Please repeat the whole listing exactly, but leave the pictures out.

####

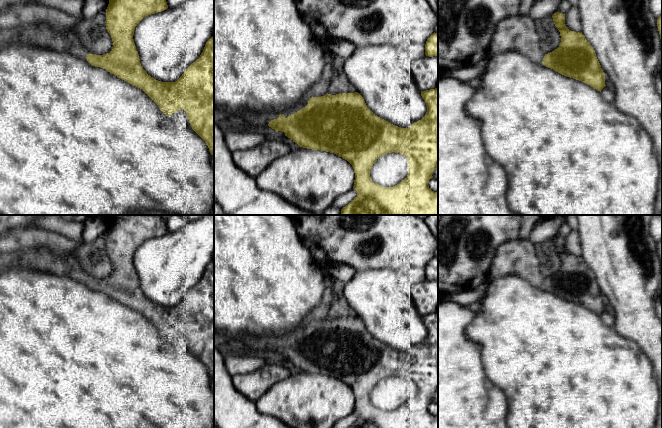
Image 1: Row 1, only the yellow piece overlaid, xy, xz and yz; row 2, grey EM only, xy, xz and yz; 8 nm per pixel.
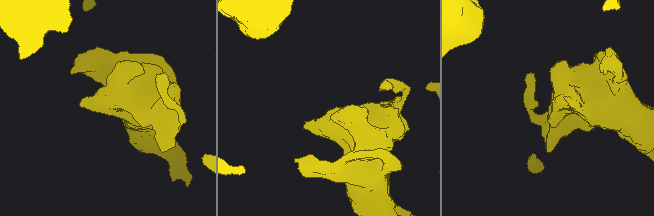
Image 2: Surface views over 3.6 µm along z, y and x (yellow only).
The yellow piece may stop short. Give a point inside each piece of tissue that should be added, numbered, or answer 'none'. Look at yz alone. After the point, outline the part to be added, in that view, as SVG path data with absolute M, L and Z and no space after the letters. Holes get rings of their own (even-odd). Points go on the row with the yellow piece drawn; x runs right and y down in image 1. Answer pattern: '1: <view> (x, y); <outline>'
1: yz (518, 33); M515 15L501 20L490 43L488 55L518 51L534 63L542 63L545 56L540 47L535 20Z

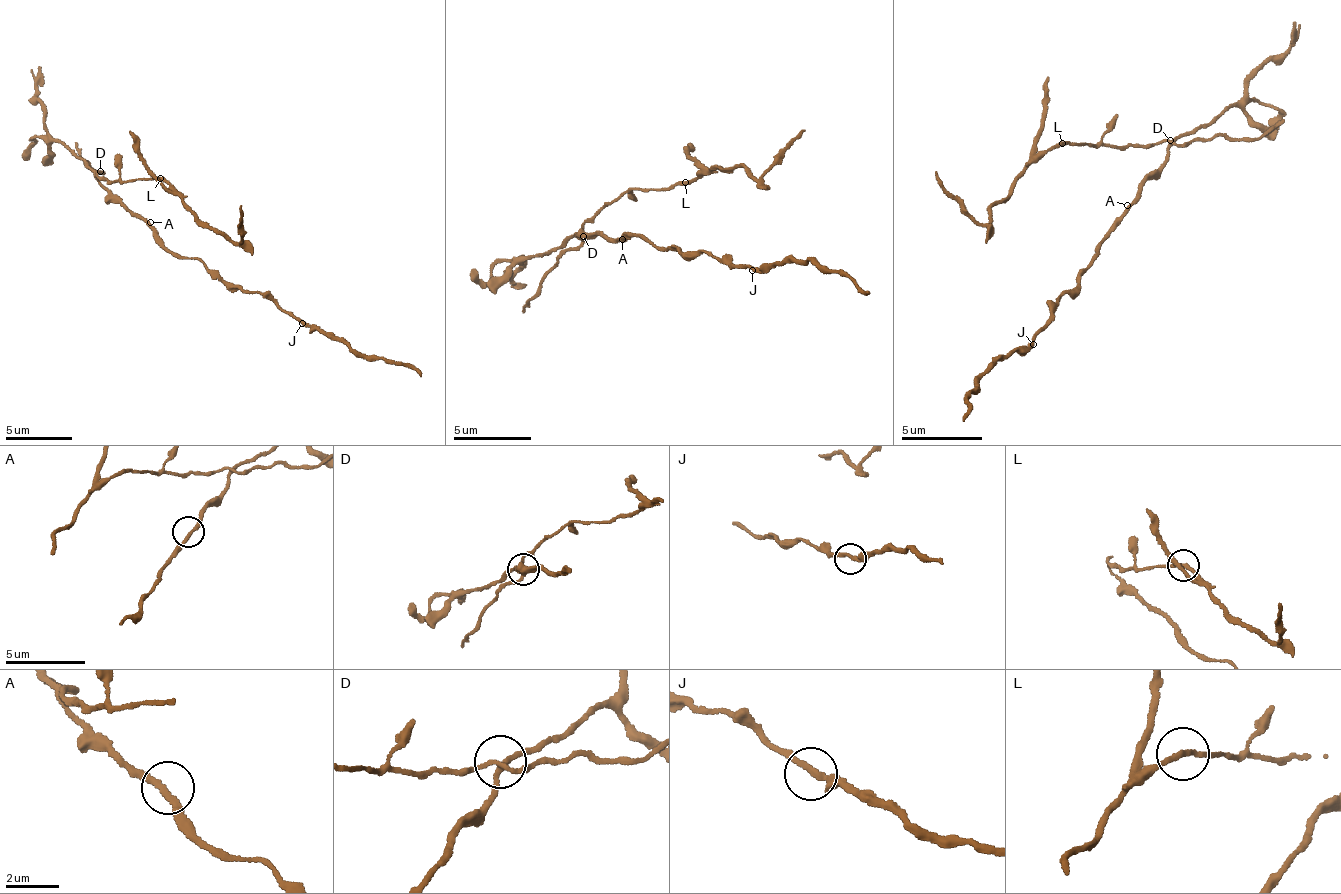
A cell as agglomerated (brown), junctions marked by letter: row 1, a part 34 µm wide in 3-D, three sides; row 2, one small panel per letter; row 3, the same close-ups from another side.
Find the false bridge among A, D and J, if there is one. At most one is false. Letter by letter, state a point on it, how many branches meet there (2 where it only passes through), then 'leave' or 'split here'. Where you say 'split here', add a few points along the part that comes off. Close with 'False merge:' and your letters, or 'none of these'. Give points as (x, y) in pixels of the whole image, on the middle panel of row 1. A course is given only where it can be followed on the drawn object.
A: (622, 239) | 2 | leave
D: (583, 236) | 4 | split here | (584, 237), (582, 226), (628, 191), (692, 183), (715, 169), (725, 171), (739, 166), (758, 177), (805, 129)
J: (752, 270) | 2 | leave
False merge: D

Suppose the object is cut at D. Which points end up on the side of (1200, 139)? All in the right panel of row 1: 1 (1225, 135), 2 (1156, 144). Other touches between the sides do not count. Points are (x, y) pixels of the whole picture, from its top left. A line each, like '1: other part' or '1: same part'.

####

Result below
Image 1: Row 1, only the yellow piece overlaid, xy, xz and yz; row 2, grey EM only, xy, xz and yz; 8 nm per pixel.
Image 2: Surface views over 3.6 µm along z, y and x (yellow only).
The yellow piece may stop short. Give a point inside each piece of tissue that should be added, numbered, or answer 'none'. Look at yz alone. After the point, outline the part to be added, in that view, as SVG path data with absolute M, L and Z and no space after the letters. Holes get rings of their own (even-odd). Points go on the row with the yellow piece drawn; x runs right and y down in image 1. Answer pattern: '1: <view> (x, y); <outline>'
1: yz (518, 33); M515 15L501 20L490 43L488 55L518 51L534 63L542 63L545 56L540 47L535 20Z

A cell as agglomerated (brown), junctions marked by letter: row 1, a part 34 µm wide in 3-D, three sides; row 2, one small panel per letter; row 3, the same close-ups from another side.
Find the false bridge among A, D and J, if there is one. At most one is false. Letter by letter, state a point on it, how many branches meet there (2 where it only passes through), then 'leave' or 'split here'. Where you say 'split here', add a few points along the part that comes off. Close with 'False merge:' and your letters, or 'none of these'. Give points as (x, y) in pixels of the whole image, on the middle panel of row 1. A course is given only where it can be followed on the drawn object.
A: (622, 239) | 2 | leave
D: (583, 236) | 4 | split here | (584, 237), (582, 226), (628, 191), (692, 183), (715, 169), (725, 171), (739, 166), (758, 177), (805, 129)
J: (752, 270) | 2 | leave
False merge: D

Suppose the object is cut at D. Which points end up on the side of (1200, 139)? All in the right panel of row 1: 1 (1225, 135), 2 (1156, 144). Other touches between the sides do not count. Points are (x, y) pixels of the whole picture, from its top left. A line each, like '1: other part' or '1: same part'.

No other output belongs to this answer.